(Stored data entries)
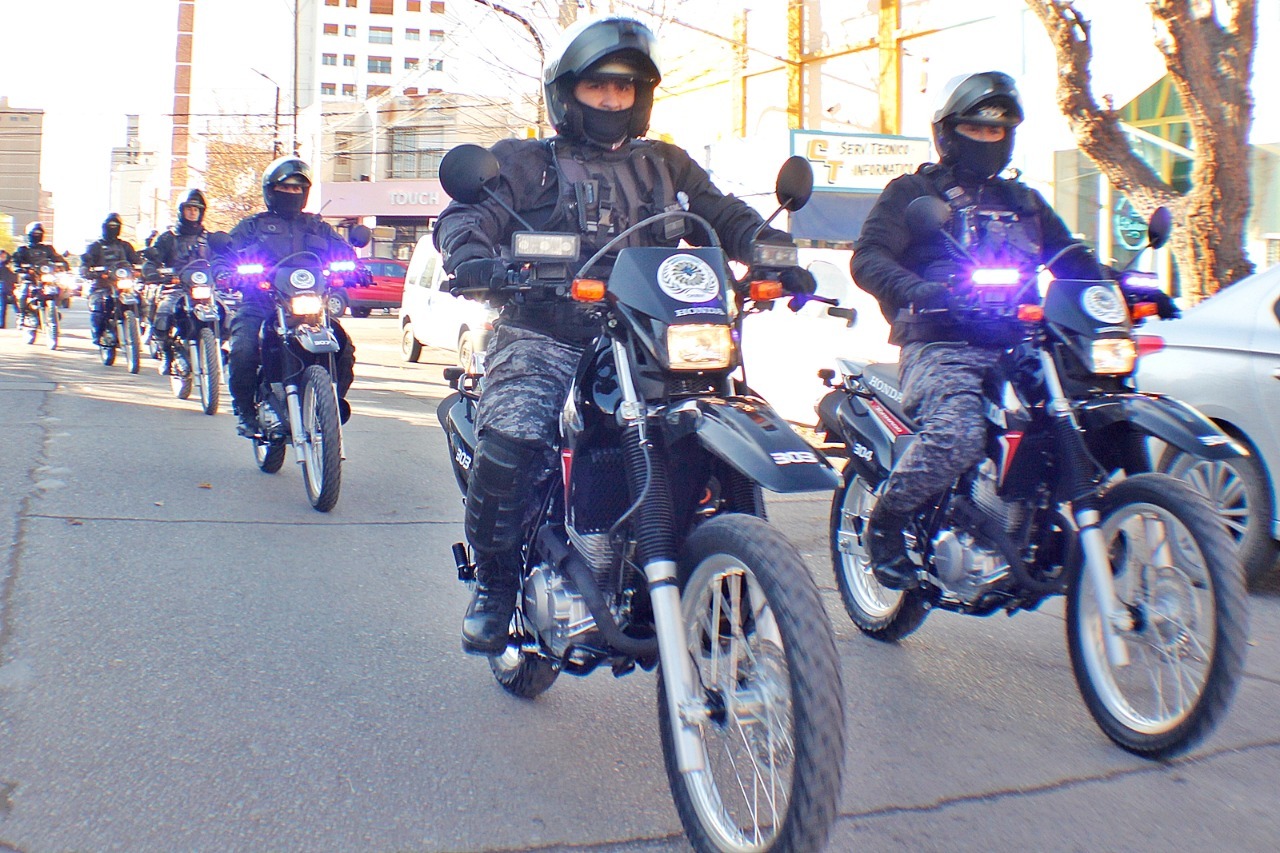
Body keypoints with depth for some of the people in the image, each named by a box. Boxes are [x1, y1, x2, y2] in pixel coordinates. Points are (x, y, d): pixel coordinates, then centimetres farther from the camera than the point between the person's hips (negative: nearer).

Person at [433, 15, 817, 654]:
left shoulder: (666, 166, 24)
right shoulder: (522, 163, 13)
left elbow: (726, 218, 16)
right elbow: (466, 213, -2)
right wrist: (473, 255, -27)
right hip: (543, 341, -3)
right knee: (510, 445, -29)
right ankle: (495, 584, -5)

==

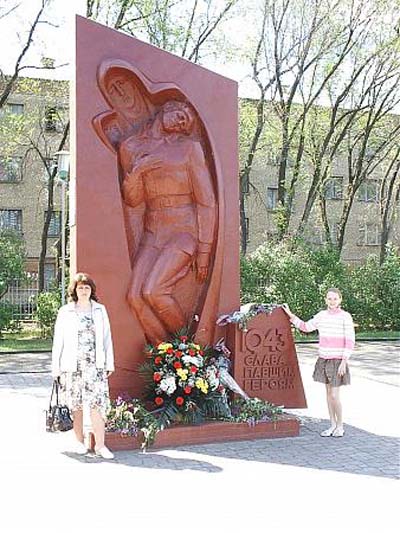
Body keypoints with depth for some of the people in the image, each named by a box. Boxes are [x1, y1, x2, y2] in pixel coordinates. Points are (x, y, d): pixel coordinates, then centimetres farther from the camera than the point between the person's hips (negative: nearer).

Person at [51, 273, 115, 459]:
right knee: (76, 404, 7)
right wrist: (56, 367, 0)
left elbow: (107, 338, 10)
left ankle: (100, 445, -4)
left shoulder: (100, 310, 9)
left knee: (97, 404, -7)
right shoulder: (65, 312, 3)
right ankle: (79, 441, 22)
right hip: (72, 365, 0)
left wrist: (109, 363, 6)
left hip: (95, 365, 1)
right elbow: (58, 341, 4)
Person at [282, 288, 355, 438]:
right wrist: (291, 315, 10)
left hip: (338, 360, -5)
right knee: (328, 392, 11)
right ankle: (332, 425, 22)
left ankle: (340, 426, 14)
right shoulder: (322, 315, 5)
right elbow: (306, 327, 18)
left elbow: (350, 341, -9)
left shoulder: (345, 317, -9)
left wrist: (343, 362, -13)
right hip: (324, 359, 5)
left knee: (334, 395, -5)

...

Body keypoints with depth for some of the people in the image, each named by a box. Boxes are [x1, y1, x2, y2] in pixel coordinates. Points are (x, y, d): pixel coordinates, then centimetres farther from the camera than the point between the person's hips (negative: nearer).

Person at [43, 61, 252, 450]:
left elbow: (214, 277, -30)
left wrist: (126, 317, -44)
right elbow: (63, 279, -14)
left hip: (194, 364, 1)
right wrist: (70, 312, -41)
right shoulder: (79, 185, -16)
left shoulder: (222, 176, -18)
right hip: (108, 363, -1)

TASK DESCRIPTION: Copy out every line from the one containing "left elbow: (726, 218, 16)" down to the one containing "right knee: (510, 445, -29)", both ends included, exactly as they appear in the records.

RESPONSE AREA:
left elbow: (726, 218, 16)
right elbow: (466, 213, -2)
right wrist: (473, 255, -27)
right hip: (543, 341, -3)
right knee: (510, 445, -29)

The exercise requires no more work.